_About this task_
Transcribe all the lines below exactly. Omit the pictures.

_Task inputs_
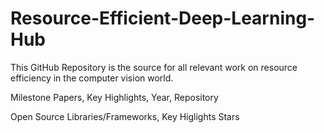 # Resource-Efficient-Deep-Learning-Hub
This GitHub Repository is the source for all relevant work on resource efficiency in the computer vision world.

Milestone Papers, Key Highlights, Year, Repository

Open Source Libraries/Frameworks, Key Higlights Stars


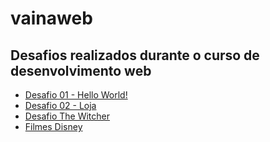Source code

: # vainaweb

## Desafios realizados durante o curso de desenvolvimento web

<ul>
    <li><a href="https://maytearaujo.github.io/vainaweb/desafio01" target="_blank">Desafio 01 - Hello World!</a></li>
    <li><a href="https://maytearaujo.github.io/vainaweb/desafio02" target="_blank">Desafio 02 - Loja</a></li>
    <li><a href="https://maytearaujo.github.io/vainaweb/the-witcher" target="_blank">Desafio The Witcher</a></li>
    <li><a href="https://maytearaujo.github.io/vainaweb/Disney" target="_blank">Filmes Disney</a></li>
</ul>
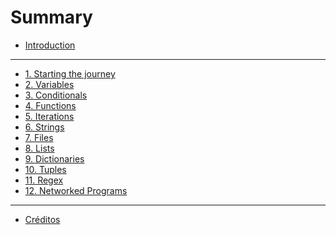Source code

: # Summary

- [Introduction](README.md)
___

- [1. Starting the journey](01-intro.md)
- [2. Variables](02-variables.md)
- [3. Conditionals](03-conditional.md)
- [4. Functions](04-functions.md)
- [5. Iterations](05-iterations.md)
- [6. Strings](06-strings.md)
- [7. Files](07-files.md)
- [8. Lists](08-lists.md)
- [9. Dictionaries](09-dictionaries.md)
- [10. Tuples](10-tuples.md)
- [11. Regex](11-regex.md)
- [12. Networked Programs](12-network.md)

<!--
- [13. Python and Web Services](13-web.md)
- [14. Objects](14-objects.md)
- [15. Python and Databases](15-database.md)
-->

___

- [Créditos](crditos.md)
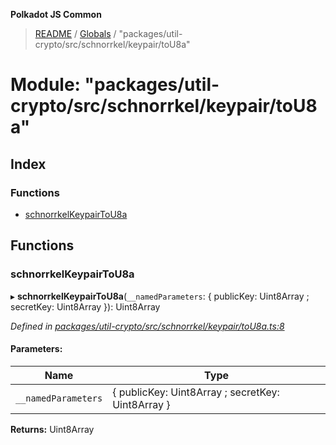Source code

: **Polkadot JS Common**

> [README](../README.md) / [Globals](../globals.md) / "packages/util-crypto/src/schnorrkel/keypair/toU8a"

# Module: "packages/util-crypto/src/schnorrkel/keypair/toU8a"

## Index

### Functions

* [schnorrkelKeypairToU8a](_packages_util_crypto_src_schnorrkel_keypair_tou8a_.md#schnorrkelkeypairtou8a)

## Functions

### schnorrkelKeypairToU8a

▸ **schnorrkelKeypairToU8a**(`__namedParameters`: { publicKey: Uint8Array ; secretKey: Uint8Array  }): Uint8Array

*Defined in [packages/util-crypto/src/schnorrkel/keypair/toU8a.ts:8](https://github.com/polkadot-js/common/blob/30198d1a/packages/util-crypto/src/schnorrkel/keypair/toU8a.ts#L8)*

#### Parameters:

Name | Type |
------ | ------ |
`__namedParameters` | { publicKey: Uint8Array ; secretKey: Uint8Array  } |

**Returns:** Uint8Array
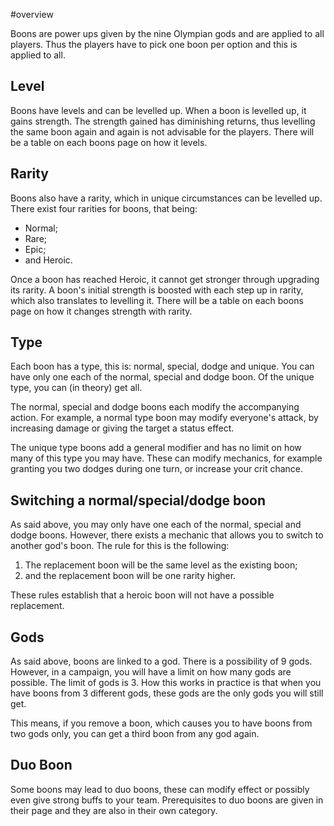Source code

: #overview 

Boons are power ups given by the nine Olympian gods and are applied to all players. Thus the players have to pick one boon per option and this is applied to all.

## Level

Boons have levels and can be levelled up. When a boon is levelled up, it gains strength. The strength gained has diminishing returns, thus levelling the same boon again and again is not advisable for the players. There will be a table on each boons page on how it levels.

## Rarity

Boons also have a rarity, which in unique circumstances can be levelled up. There exist four rarities for boons, that being:
* Normal;
* Rare;
* Epic;
* and Heroic.

Once a boon has reached Heroic, it cannot get stronger through upgrading its rarity. A boon's initial strength is boosted with each step up in rarity, which also translates to levelling it. There will be a table on each boons page on how it changes strength with rarity.
## Type

Each boon has a type, this is: normal, special, dodge and unique. You can have only one each of the normal, special and dodge boon. Of the unique type, you can (in theory) get all.

The normal, special and dodge boons each modify the accompanying action. For example, a normal type boon may modify everyone's attack, by increasing damage or giving the target a status effect.

The unique type boons add a general modifier and has no limit on how many of this type you may have. These can modify mechanics, for example granting you two dodges during one turn, or increase your crit chance.

## Switching a normal/special/dodge boon

As said above, you may only have one each of the normal, special and dodge boons. However, there exists a mechanic that allows you to switch to another god's boon. The rule for this is the following:
1. The replacement boon will be the same level as the existing boon;
2. and the replacement boon will be one rarity higher.

These rules establish that a heroic boon will not have a possible replacement.

## Gods

As said above, boons are linked to a god. There is a possibility of 9 gods. However, in a campaign, you will have a limit on how many gods are possible. The limit of gods is 3. How this works in practice is that when you have boons from 3 different gods, these gods are the only gods you will still get. 

This means, if you remove a boon, which causes you to have boons from two gods only, you can get a third boon from any god again.

## Duo Boon

Some boons may lead to duo boons, these can modify effect or possibly even give strong buffs to your team. Prerequisites to duo boons are given in their page and they are also in their own category.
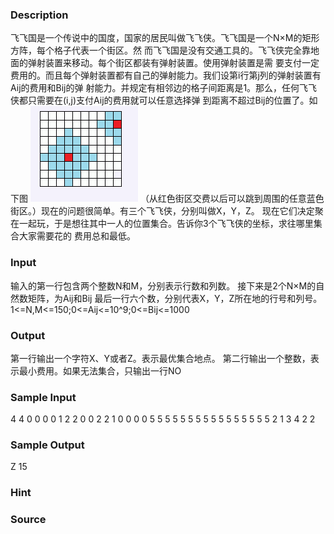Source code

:
### Description
飞飞国是一个传说中的国度，国家的居民叫做飞飞侠。飞飞国是一个N×M的矩形方阵，每个格子代表一个街区。然
而飞飞国是没有交通工具的。飞飞侠完全靠地面的弹射装置来移动。每个街区都装有弹射装置。使用弹射装置是需
要支付一定费用的。而且每个弹射装置都有自己的弹射能力。我们设第i行第j列的弹射装置有Aij的费用和Bij的弹
射能力。并规定有相邻边的格子间距离是1。那么，任何飞飞侠都只需要在(i,j)支付Aij的费用就可以任意选择弹
到距离不超过Bij的位置了。如下图
![](/JudgeOnline/images/2143.jpg)
（从红色街区交费以后可以跳到周围的任意蓝色街区。）现在的问题很简单。有三个飞飞侠，分别叫做X，Y，Z。
现在它们决定聚在一起玩，于是想往其中一人的位置集合。告诉你3个飞飞侠的坐标，求往哪里集合大家需要花的
费用总和最低。
### Input

输入的第一行包含两个整数N和M，分别表示行数和列数。
接下来是2个N×M的自然数矩阵，为Aij和Bij
最后一行六个数，分别代表X，Y，Z所在地的行号和列号。
1<=N,M<=150;0<=Aij<=10^9;0<=Bij<=1000

### Output
第一行输出一个字符X、Y或者Z。表示最优集合地点。
第二行输出一个整数，表示最小费用。如果无法集合，只输出一行NO
### Sample Input
4 4
0 0 0 0
1 2 2 0
0 2 2 1
0 0 0 0
5 5 5 5
5 5 5 5
5 5 5 5
5 5 5 5
2 1 3 4 2 2

### Sample Output
Z
15
### Hint

### Source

_Answer_
 # Resource-Efficient-Deep-Learning-Hub
This GitHub Repository is the source for all relevant work on resource efficiency in the computer vision world.

Milestone Papers, Key Highlights, Year, Repository

Open Source Libraries/Frameworks, Key Higlights Stars


Source code

: # vainaweb

## Desafios realizados durante o curso de desenvolvimento web

<ul>
    <li><a href="https://maytearaujo.github.io/vainaweb/desafio01" target="_blank">Desafio 01 - Hello World!</a></li>
    <li><a href="https://maytearaujo.github.io/vainaweb/desafio02" target="_blank">Desafio 02 - Loja</a></li>
    <li><a href="https://maytearaujo.github.io/vainaweb/the-witcher" target="_blank">Desafio The Witcher</a></li>
    <li><a href="https://maytearaujo.github.io/vainaweb/Disney" target="_blank">Filmes Disney</a></li>
</ul>
Source code

: # Summary

- [Introduction](README.md)
___

- [1. Starting the journey](01-intro.md)
- [2. Variables](02-variables.md)
- [3. Conditionals](03-conditional.md)
- [4. Functions](04-functions.md)
- [5. Iterations](05-iterations.md)
- [6. Strings](06-strings.md)
- [7. Files](07-files.md)
- [8. Lists](08-lists.md)
- [9. Dictionaries](09-dictionaries.md)
- [10. Tuples](10-tuples.md)
- [11. Regex](11-regex.md)
- [12. Networked Programs](12-network.md)

<!--
- [13. Python and Web Services](13-web.md)
- [14. Objects](14-objects.md)
- [15. Python and Databases](15-database.md)
-->

___

- [Créditos](crditos.md)
Source code

: **Polkadot JS Common**

> [README](../README.md) / [Globals](../globals.md) / "packages/util-crypto/src/schnorrkel/keypair/toU8a"

# Module: "packages/util-crypto/src/schnorrkel/keypair/toU8a"

## Index

### Functions

* [schnorrkelKeypairToU8a](_packages_util_crypto_src_schnorrkel_keypair_tou8a_.md#schnorrkelkeypairtou8a)

## Functions

### schnorrkelKeypairToU8a

▸ **schnorrkelKeypairToU8a**(`__namedParameters`: { publicKey: Uint8Array ; secretKey: Uint8Array  }): Uint8Array

*Defined in [packages/util-crypto/src/schnorrkel/keypair/toU8a.ts:8](https://github.com/polkadot-js/common/blob/30198d1a/packages/util-crypto/src/schnorrkel/keypair/toU8a.ts#L8)*

#### Parameters:

Name | Type |
------ | ------ |
`__namedParameters` | { publicKey: Uint8Array ; secretKey: Uint8Array  } |

**Returns:** Uint8Array
Source code

: #overview 

Boons are power ups given by the nine Olympian gods and are applied to all players. Thus the players have to pick one boon per option and this is applied to all.

## Level

Boons have levels and can be levelled up. When a boon is levelled up, it gains strength. The strength gained has diminishing returns, thus levelling the same boon again and again is not advisable for the players. There will be a table on each boons page on how it levels.

## Rarity

Boons also have a rarity, which in unique circumstances can be levelled up. There exist four rarities for boons, that being:
* Normal;
* Rare;
* Epic;
* and Heroic.

Once a boon has reached Heroic, it cannot get stronger through upgrading its rarity. A boon's initial strength is boosted with each step up in rarity, which also translates to levelling it. There will be a table on each boons page on how it changes strength with rarity.
## Type

Each boon has a type, this is: normal, special, dodge and unique. You can have only one each of the normal, special and dodge boon. Of the unique type, you can (in theory) get all.

The normal, special and dodge boons each modify the accompanying action. For example, a normal type boon may modify everyone's attack, by increasing damage or giving the target a status effect.

The unique type boons add a general modifier and has no limit on how many of this type you may have. These can modify mechanics, for example granting you two dodges during one turn, or increase your crit chance.

## Switching a normal/special/dodge boon

As said above, you may only have one each of the normal, special and dodge boons. However, there exists a mechanic that allows you to switch to another god's boon. The rule for this is the following:
1. The replacement boon will be the same level as the existing boon;
2. and the replacement boon will be one rarity higher.

These rules establish that a heroic boon will not have a possible replacement.

## Gods

As said above, boons are linked to a god. There is a possibility of 9 gods. However, in a campaign, you will have a limit on how many gods are possible. The limit of gods is 3. How this works in practice is that when you have boons from 3 different gods, these gods are the only gods you will still get. 

This means, if you remove a boon, which causes you to have boons from two gods only, you can get a third boon from any god again.

## Duo Boon

Some boons may lead to duo boons, these can modify effect or possibly even give strong buffs to your team. Prerequisites to duo boons are given in their page and they are also in their own category.
Source code

:
### Description
飞飞国是一个传说中的国度，国家的居民叫做飞飞侠。飞飞国是一个N×M的矩形方阵，每个格子代表一个街区。然
而飞飞国是没有交通工具的。飞飞侠完全靠地面的弹射装置来移动。每个街区都装有弹射装置。使用弹射装置是需
要支付一定费用的。而且每个弹射装置都有自己的弹射能力。我们设第i行第j列的弹射装置有Aij的费用和Bij的弹
射能力。并规定有相邻边的格子间距离是1。那么，任何飞飞侠都只需要在(i,j)支付Aij的费用就可以任意选择弹
到距离不超过Bij的位置了。如下图
![](/JudgeOnline/images/2143.jpg)
（从红色街区交费以后可以跳到周围的任意蓝色街区。）现在的问题很简单。有三个飞飞侠，分别叫做X，Y，Z。
现在它们决定聚在一起玩，于是想往其中一人的位置集合。告诉你3个飞飞侠的坐标，求往哪里集合大家需要花的
费用总和最低。
### Input

输入的第一行包含两个整数N和M，分别表示行数和列数。
接下来是2个N×M的自然数矩阵，为Aij和Bij
最后一行六个数，分别代表X，Y，Z所在地的行号和列号。
1<=N,M<=150;0<=Aij<=10^9;0<=Bij<=1000

### Output
第一行输出一个字符X、Y或者Z。表示最优集合地点。
第二行输出一个整数，表示最小费用。如果无法集合，只输出一行NO
### Sample Input
4 4
0 0 0 0
1 2 2 0
0 2 2 1
0 0 0 0
5 5 5 5
5 5 5 5
5 5 5 5
5 5 5 5
2 1 3 4 2 2

### Sample Output
Z
15
### Hint

### Source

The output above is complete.